La fille du train
Paula Hawkins signe avec ce premier roman un thriller psychologique à trois voix qui a marqué son époque. Rachel prend le même train chaque jour, matin et soir, toujours assise à la même place. À chaque arrêt, son regard se pose sur une maison qu’elle connaît par cœur, sur un couple qu’elle a rebaptisé Jason et Jess et dont elle s’invente la vie, les habitudes, le bonheur. Un couple parfait, croit-elle, comme elle et son ex-mari ont pu l’être avant la trahison, avant la rupture qui l’a laissée seule, à la dérive, noyant son chagrin dans l’alcool.

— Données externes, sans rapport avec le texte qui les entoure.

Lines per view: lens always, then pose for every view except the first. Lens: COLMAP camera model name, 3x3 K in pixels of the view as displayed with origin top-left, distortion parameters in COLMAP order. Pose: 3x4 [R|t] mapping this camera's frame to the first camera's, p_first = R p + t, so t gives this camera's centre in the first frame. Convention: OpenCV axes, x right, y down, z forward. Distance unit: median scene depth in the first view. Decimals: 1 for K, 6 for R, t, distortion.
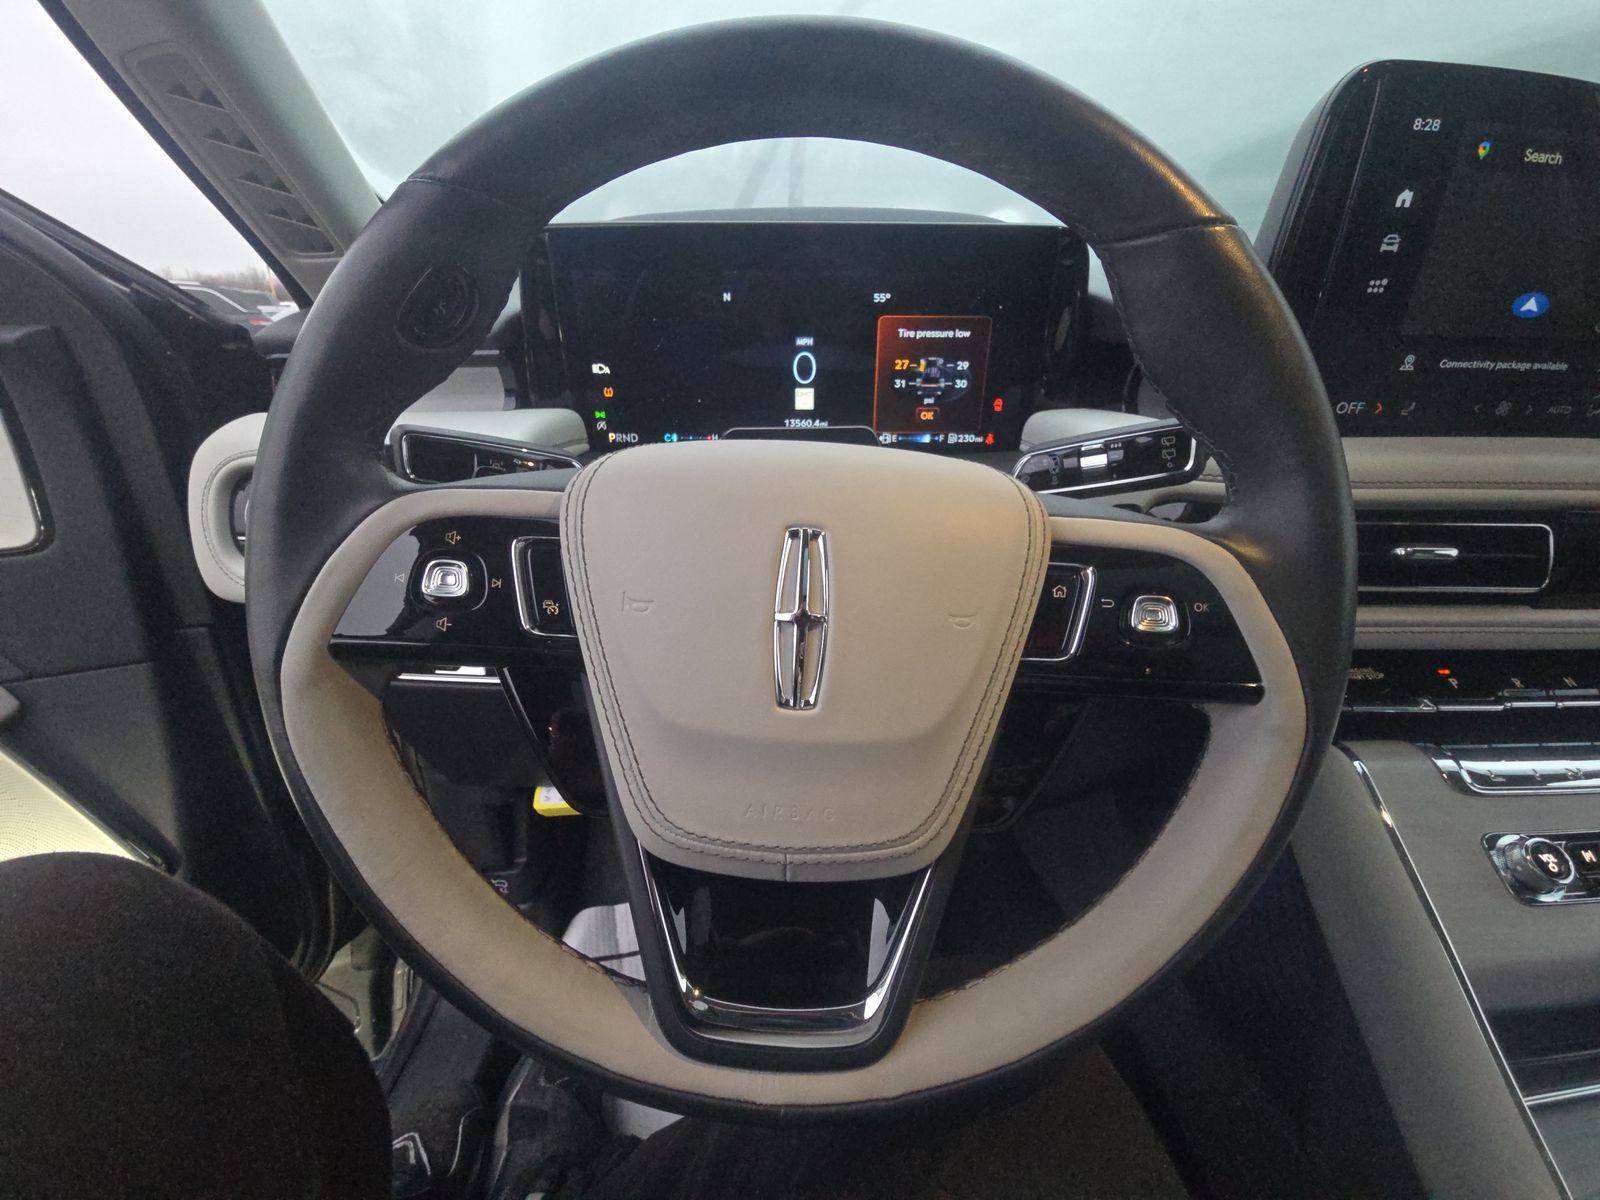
lens RADIAL K [[633.5, 0, 800.0], [0, 633.5, 600.0], [0, 0, 1]] dist [0.017276, -0.010388]
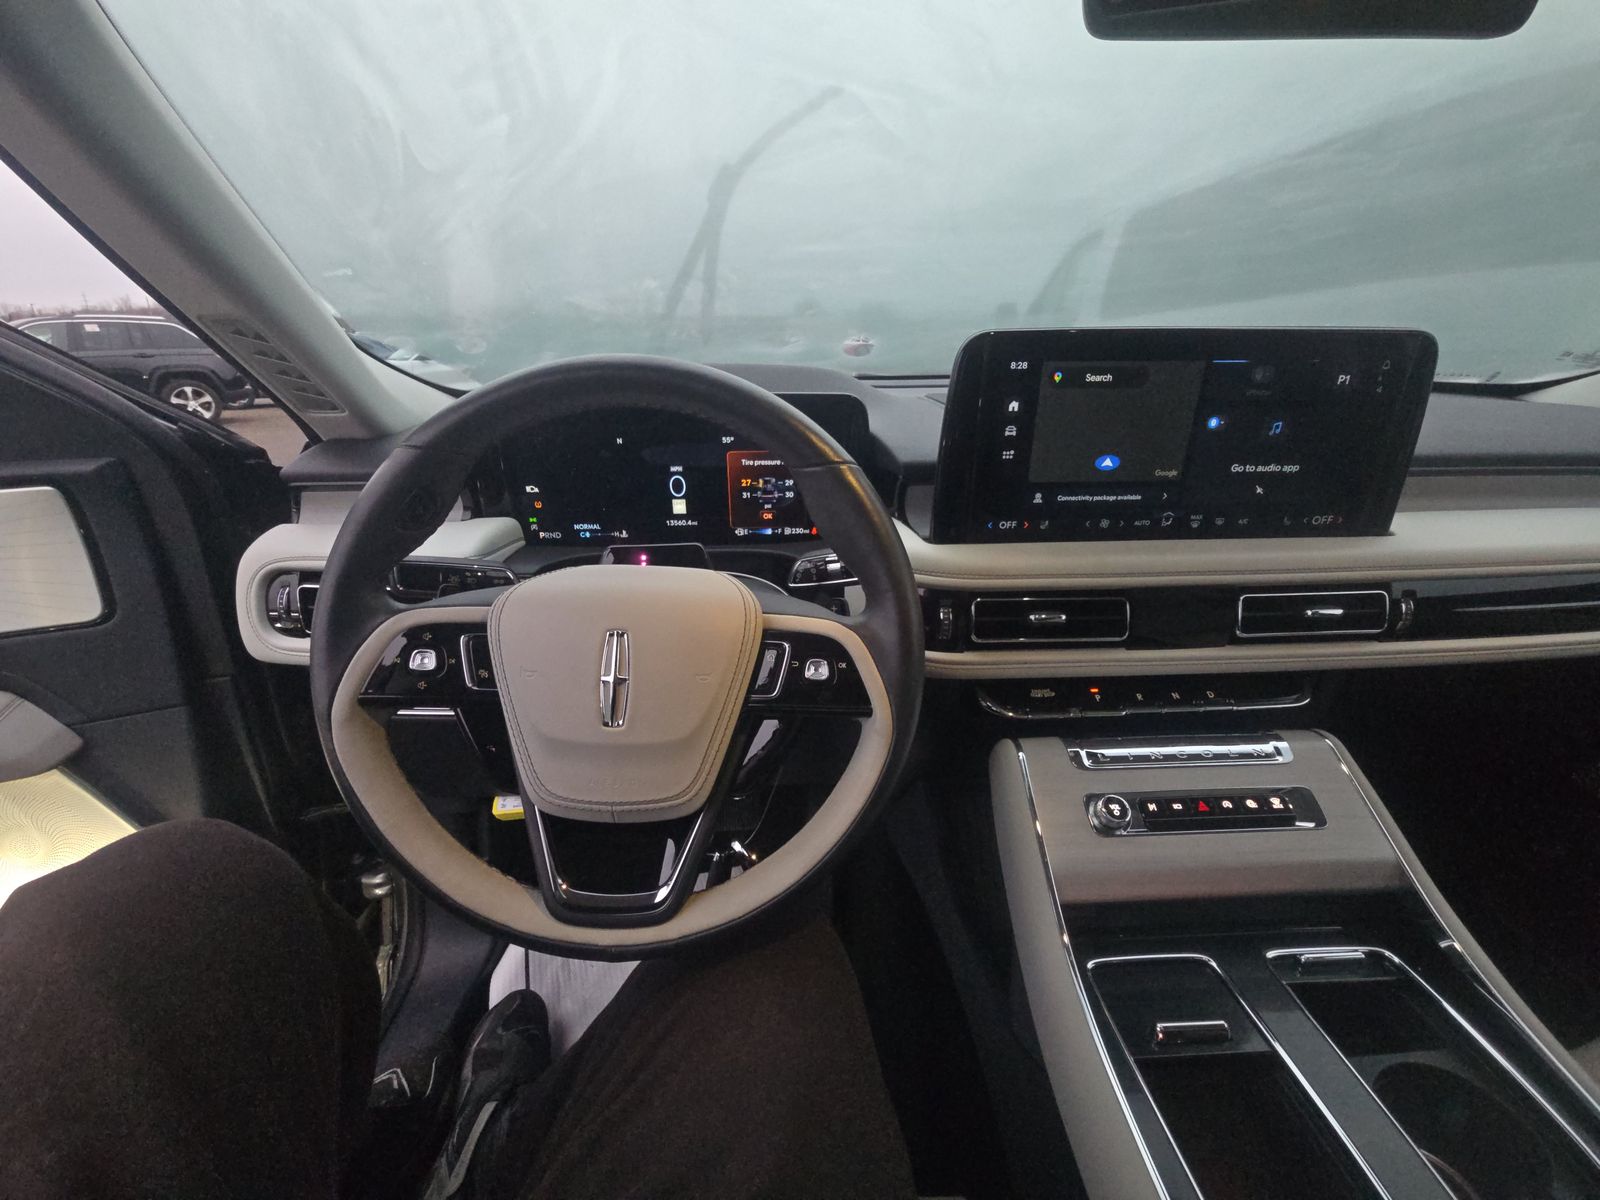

Mais un matin, elle aperçoit la jeune femme avec un inconnu à sa fenêtre. Le lendemain, c’est son visage qui s’étale à la une des journaux : elle a disparu. Rachel, rongée par des trous de mémoire de plus en plus inquiétants, réalise qu’elle se trouvait dans le quartier ce soir-là sans pouvoir se souvenir de ce qu’elle y a fait. Elle décide alors de mener l’enquête à sa manière, quitte à s’enfoncer un peu plus dans le mensonge et l’obsession.
Autour d’elle, deux autres femmes, Megan et Anna, portent chacune un pan de la vérité sans le savoir. Hawkins alterne leurs voix avec une précision redoutable, distillant fausses pistes et coups de théâtre. Impossible de lâcher ce roman : chaque chapitre referme une hypothèse pour en ouvrir aussitôt une autre, et les rebondissements finissent par surprendre même les lecteurs les plus aguerris. Un premier roman qui explique à lui seul pourquoi Paula Hawkins est devenue l’une des voix incontournables du thriller psychologique.